Un progetto di ricerca che ha coinvolto anche gli scienziati di Google ha realizzato la mappa più dettagliata mai ottenuta di un piccolo pezzo di cervello umano: 50.000 cellule in tutto (su un numero totale stimato di 100 miliardi di neuroni) collegate da oltre 130 milioni di sinapsi, i punti di contatto tra cellule nervose attraverso i quali si propagano gli impulsi elettrici e chimici.
Sala operatoria. L'intricato atlante chiamato "H01" (che sta per "human sample 1") è nato da un frammento di tessuto cerebrale grande come un seme di sesamo estratto da una paziente di 45 anni con epilessia resistente ai farmaci, che ha subito l'asportazione di una porzione di ippocampo, l'area cerebrale da cui avevano origine gli attacchi convulsivi. Per arrivare alla struttura, l'equipe guidata da Jeff Lichtman, dell'Università di Harvard, ha dovuto rimuovere una piccola porzione di tessuto cerebrale sano sovrastante, che è stata usata come base per il progetto di mappatura.
Set fotografico. Il campione estratto è stato trattato con soluzioni conservanti, colorato con metalli pesanti per rendere evidenti le membrane di ogni cellula e infine rafforzato con un'apposita resina. Quindi, è stato tagliato in 5.300 fettine spesse 30 nanometri (un millesimo della larghezza di un capello umano) che sono state esaminate una alla volta al microscopio elettronico. Si sono così ottenute 225 milioni di immagini bidimensionali che sono poi state assemblate grazie all'intelligenza artificiale dai ricercatori di Connectomics at Google.
Dal reale al virtuale. Con tecniche di machine learning è stato possibile ricostruire, a partire dalle immagini in 2D, la struttura tridimensionale delle cellule, del loro rivestimento a base di mielina, dei vasi sanguigni e della fitta rete di dendriti e assoni, i "rami" che si sviluppano dal corpo cellulare e che, rispettivamente, ricevono i segnali in arrivo e conducono i messaggi in uscita. Un lavoro monumentale se si considera che in tutto è stato estratto un millimetro cubo di tessuto che occuperebbe un singolo pixel nell'esito di una risonanza magnetica, e che ad esso corrisponde una mole di dati di 1,4 petabyte, 700 volte la capacità di memoria di un computer moderno.


Le prime scoperte. Con 133,7 milioni di connessioni mappate il team ha già osservato alcune cose interessanti su come viaggiano le informazioni nel cervello.
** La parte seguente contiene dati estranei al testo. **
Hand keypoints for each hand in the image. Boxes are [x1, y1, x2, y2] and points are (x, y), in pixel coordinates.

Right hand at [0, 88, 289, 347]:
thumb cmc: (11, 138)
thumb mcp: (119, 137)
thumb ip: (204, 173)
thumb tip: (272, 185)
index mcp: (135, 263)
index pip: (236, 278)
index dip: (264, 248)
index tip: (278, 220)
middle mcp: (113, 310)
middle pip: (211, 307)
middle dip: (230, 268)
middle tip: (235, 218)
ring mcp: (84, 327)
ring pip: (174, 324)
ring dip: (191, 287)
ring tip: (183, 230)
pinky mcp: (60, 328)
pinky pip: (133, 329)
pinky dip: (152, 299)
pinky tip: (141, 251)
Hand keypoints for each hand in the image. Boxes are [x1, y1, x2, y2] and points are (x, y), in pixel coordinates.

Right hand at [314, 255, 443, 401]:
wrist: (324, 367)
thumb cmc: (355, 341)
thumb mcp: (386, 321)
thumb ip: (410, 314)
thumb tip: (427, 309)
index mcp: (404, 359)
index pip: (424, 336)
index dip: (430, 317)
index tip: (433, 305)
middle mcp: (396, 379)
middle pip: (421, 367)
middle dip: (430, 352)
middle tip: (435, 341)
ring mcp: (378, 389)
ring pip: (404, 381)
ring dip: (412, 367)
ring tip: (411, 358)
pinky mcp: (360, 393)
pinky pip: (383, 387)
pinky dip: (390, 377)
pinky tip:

Di solito, quando il prolungamento di un neurone passa vicino a un altro, si forma una singola sinapsi, più raramente due o fino a quattro. Ma nella piccola porzione di cervello osservata, i ricercatori hanno notato alcuni neuroni che si connettevano più volte: una coppia era collegata addirittura in 19 punti o sinapsi.
Il sospetto è che questo potenziamento di comunicazione, una sorta di corsia preferenziale di invio del segnale, possa servire a trasmettere facilmente messaggi relativi a comportamenti che vanno svolti in automatico, come frenare a un semaforo rosso.
Un'altra scoperta curiosa è quella che forse riguarda una nuova struttura dalla funzione ancora ignota, che sembra formata da una coppia di neuroni rivolti in direzioni esattamente opposte sullo stesso asse.
Una goccia nel mare. L'ultima volta che il gruppo di Google si era lanciato in un atlante neurale o connettoma, aveva mappato metà del cervello di un moscerino della frutta, 25.000 neuroni in totale per più di 20 milioni di sinapsi. Il nuovo lavoro, disponibile online sull'interfaccia Neuroglancer per chiunque voglia studiare questi dati, rappresenta un deciso passo in avanti, ma siamo appena all'inizio: per mappare l'intero cervello di un topo, un progetto che con un simile livello di dettaglio richiederà 10 anni di lavoro, ci vorrebbe uno "spazio" 1000 volte superiore (saremmo nell'ordine degli exabyte e non dei petabyte).
Per sognare in grande e mappare l'intero cervello umano dovremmo avere invece una dataset altre 1000 volte più capiente (rispetto a quello del topo): saremmo nell'ordine degli zettabyte, come tutto il contenuto digitale generato in un anno sul pianeta Terra.
Servirà? Tutta questa fatica potrebbe favorire alcuni progressi scientifici, come comprendere se vi siano particolari anomalie nelle connessioni cerebrali nelle persone con specifici disturbi mentali. Ma in altri casi potrebbe rivelarsi uno sforzo fine a se stesso, soprattutto se non si comprende in che modo l'informazione è conservata: capire la meccanica degli impulsi non garantisce di afferrare la complessità delle funzioni cognitive.